The Journal of Extension -

August 2018 // Volume 56 // Number 4 // Ideas at Work // v56-4iw7

Collective Thinking for Extension Practice: A Time and Place for World Café

World café (WC) is a structured methodology that provides an opportunity for collective thinking through open dialogue. The WC concept affords the opportunity for individuals to engage in the sharing of ideas and knowledge. Participants rotate through timed discussions on different themes with different groups of individuals, providing for an intermixing of ideas. Facilitators benefit from accessing dialogue output and ideas related to chosen topics of discussion as a result of collective input. Extension professionals should consider WC for increasing communication and generating shared knowledge. Our approach to WC was implemented at the 2016 National Health Outreach Conference.

▸ **DATASET RECORDS**
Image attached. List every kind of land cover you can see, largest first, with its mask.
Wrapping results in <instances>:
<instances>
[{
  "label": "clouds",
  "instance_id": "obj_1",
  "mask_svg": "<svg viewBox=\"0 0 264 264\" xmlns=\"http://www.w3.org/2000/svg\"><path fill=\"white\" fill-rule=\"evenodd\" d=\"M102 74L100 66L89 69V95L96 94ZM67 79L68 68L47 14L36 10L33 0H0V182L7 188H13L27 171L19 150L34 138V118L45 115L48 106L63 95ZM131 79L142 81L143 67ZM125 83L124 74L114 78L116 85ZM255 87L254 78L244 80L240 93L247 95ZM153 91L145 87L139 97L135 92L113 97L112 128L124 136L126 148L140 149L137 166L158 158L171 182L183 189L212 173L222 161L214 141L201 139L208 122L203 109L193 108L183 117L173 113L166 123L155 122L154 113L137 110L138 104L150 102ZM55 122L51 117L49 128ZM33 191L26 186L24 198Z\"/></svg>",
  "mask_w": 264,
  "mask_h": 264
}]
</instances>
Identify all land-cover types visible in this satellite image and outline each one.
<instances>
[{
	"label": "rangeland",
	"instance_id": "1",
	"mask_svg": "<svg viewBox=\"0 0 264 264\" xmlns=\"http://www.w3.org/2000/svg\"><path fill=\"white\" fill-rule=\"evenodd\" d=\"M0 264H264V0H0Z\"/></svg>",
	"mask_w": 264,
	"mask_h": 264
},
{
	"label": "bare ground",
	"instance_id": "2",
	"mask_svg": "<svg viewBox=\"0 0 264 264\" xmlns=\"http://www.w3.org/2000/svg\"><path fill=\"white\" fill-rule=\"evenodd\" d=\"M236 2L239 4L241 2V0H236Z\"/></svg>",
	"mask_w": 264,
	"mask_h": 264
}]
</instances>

▸ **WORK TO DO**
According to the World Café article, why do participants rotate through timed discussions with different groups? Answer in one to three sentences. The data come from a separate source.

▸ **SOLUTION TO THIS TASK**
Participants rotate through timed discussions on different themes with different groups of individuals so that ideas intermix. The rotation lets them share ideas and knowledge with a wider range of people.